• PROBLEM REQUIREMENTS
Leave out all lines before the one containing "second_place: [182, 425, 269, 476]", and copy that line and all the rest below it exactly.
:::
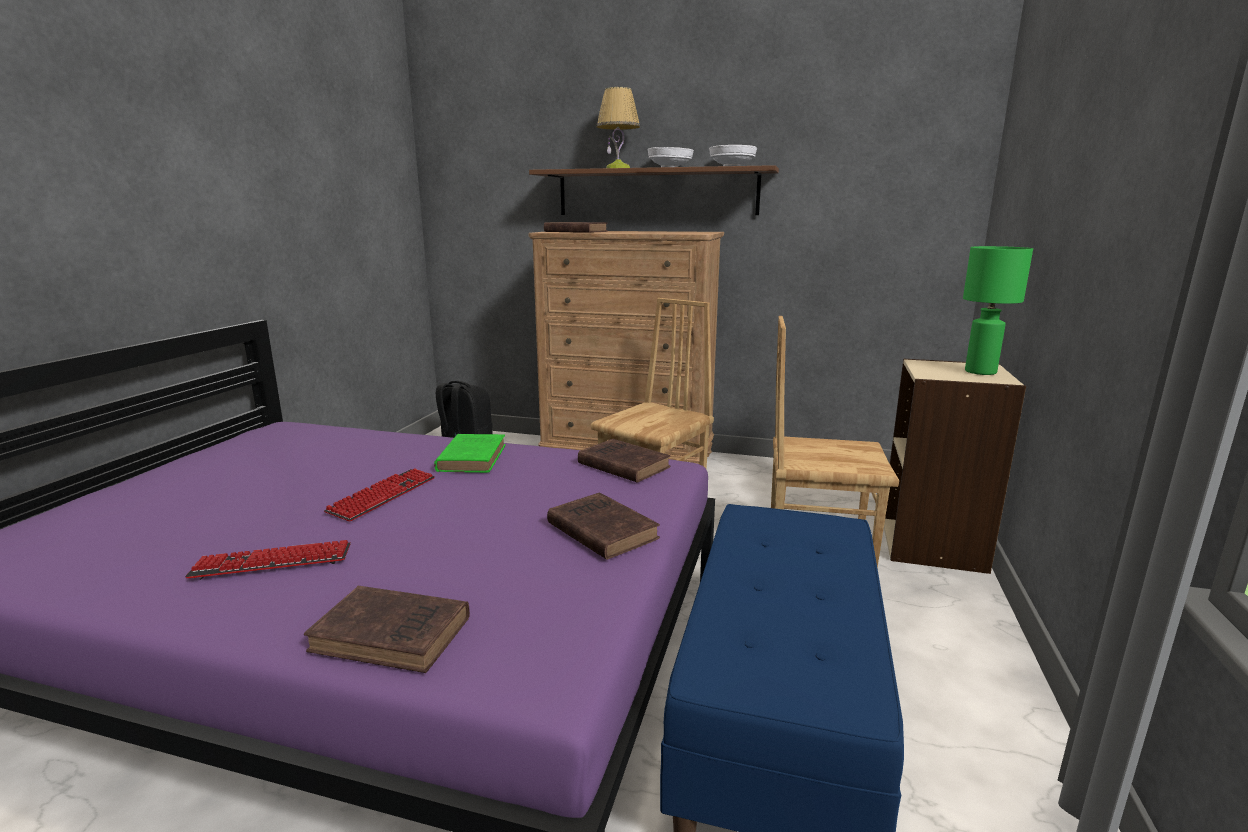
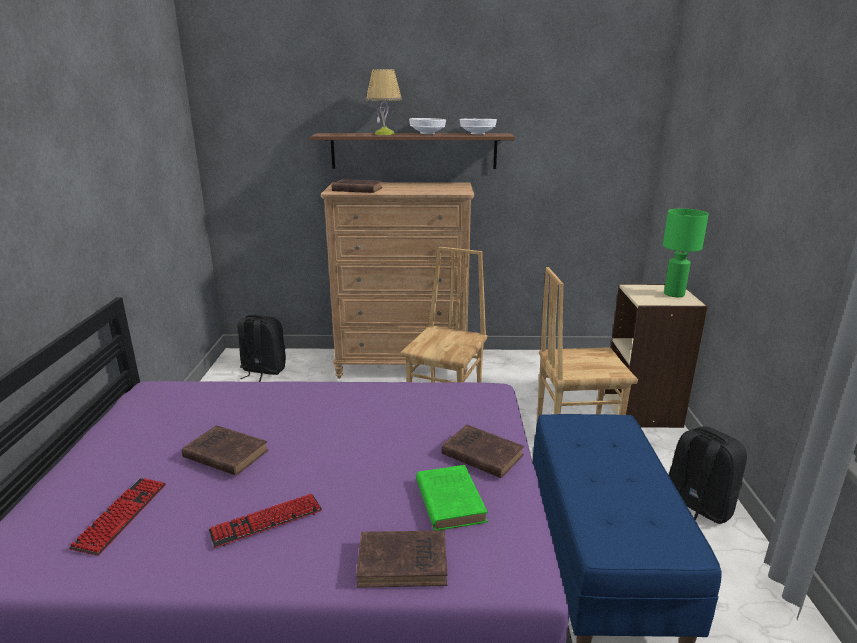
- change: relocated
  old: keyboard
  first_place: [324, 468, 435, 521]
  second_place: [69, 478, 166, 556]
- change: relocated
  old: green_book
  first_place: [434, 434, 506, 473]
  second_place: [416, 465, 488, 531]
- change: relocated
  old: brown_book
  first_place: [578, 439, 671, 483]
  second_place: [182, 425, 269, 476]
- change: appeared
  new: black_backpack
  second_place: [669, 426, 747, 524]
:::
• RESULT BELOW
  second_place: [182, 425, 269, 476]
- change: appeared
  new: black_backpack
  second_place: [669, 426, 747, 524]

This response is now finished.